Source data:
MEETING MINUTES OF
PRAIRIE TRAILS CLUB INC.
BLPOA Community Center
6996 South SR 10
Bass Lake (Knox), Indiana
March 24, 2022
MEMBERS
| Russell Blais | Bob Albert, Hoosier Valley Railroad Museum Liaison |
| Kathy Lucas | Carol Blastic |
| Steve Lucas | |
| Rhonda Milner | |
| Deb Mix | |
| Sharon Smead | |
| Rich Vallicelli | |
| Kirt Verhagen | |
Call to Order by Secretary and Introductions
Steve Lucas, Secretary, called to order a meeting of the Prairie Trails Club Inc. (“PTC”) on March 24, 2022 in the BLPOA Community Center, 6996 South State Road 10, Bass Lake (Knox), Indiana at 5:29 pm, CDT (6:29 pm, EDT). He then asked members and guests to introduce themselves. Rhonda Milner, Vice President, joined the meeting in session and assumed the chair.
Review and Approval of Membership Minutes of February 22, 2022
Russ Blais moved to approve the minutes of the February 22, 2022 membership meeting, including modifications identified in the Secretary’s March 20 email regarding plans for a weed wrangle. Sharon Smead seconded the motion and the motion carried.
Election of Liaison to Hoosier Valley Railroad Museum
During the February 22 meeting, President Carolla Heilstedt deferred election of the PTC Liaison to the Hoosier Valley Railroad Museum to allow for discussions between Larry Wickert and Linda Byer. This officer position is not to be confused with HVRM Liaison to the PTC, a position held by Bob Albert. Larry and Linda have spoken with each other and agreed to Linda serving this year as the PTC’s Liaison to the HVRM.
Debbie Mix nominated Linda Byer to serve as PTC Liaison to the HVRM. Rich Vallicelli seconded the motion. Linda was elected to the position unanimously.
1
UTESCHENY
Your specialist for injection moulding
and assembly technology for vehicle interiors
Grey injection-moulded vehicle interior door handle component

What to work on:
Return the listing above in full, character for character.

Result of this exercise:
MEETING MINUTES OF
PRAIRIE TRAILS CLUB INC.
BLPOA Community Center
6996 South SR 10
Bass Lake (Knox), Indiana
March 24, 2022
MEMBERS
| Russell Blais | Bob Albert, Hoosier Valley Railroad Museum Liaison |
| Kathy Lucas | Carol Blastic |
| Steve Lucas | |
| Rhonda Milner | |
| Deb Mix | |
| Sharon Smead | |
| Rich Vallicelli | |
| Kirt Verhagen | |
Call to Order by Secretary and Introductions
Steve Lucas, Secretary, called to order a meeting of the Prairie Trails Club Inc. (“PTC”) on March 24, 2022 in the BLPOA Community Center, 6996 South State Road 10, Bass Lake (Knox), Indiana at 5:29 pm, CDT (6:29 pm, EDT). He then asked members and guests to introduce themselves. Rhonda Milner, Vice President, joined the meeting in session and assumed the chair.
Review and Approval of Membership Minutes of February 22, 2022
Russ Blais moved to approve the minutes of the February 22, 2022 membership meeting, including modifications identified in the Secretary’s March 20 email regarding plans for a weed wrangle. Sharon Smead seconded the motion and the motion carried.
Election of Liaison to Hoosier Valley Railroad Museum
During the February 22 meeting, President Carolla Heilstedt deferred election of the PTC Liaison to the Hoosier Valley Railroad Museum to allow for discussions between Larry Wickert and Linda Byer. This officer position is not to be confused with HVRM Liaison to the PTC, a position held by Bob Albert. Larry and Linda have spoken with each other and agreed to Linda serving this year as the PTC’s Liaison to the HVRM.
Debbie Mix nominated Linda Byer to serve as PTC Liaison to the HVRM. Rich Vallicelli seconded the motion. Linda was elected to the position unanimously.
1
UTESCHENY
Your specialist for injection moulding
and assembly technology for vehicle interiors
Grey injection-moulded vehicle interior door handle component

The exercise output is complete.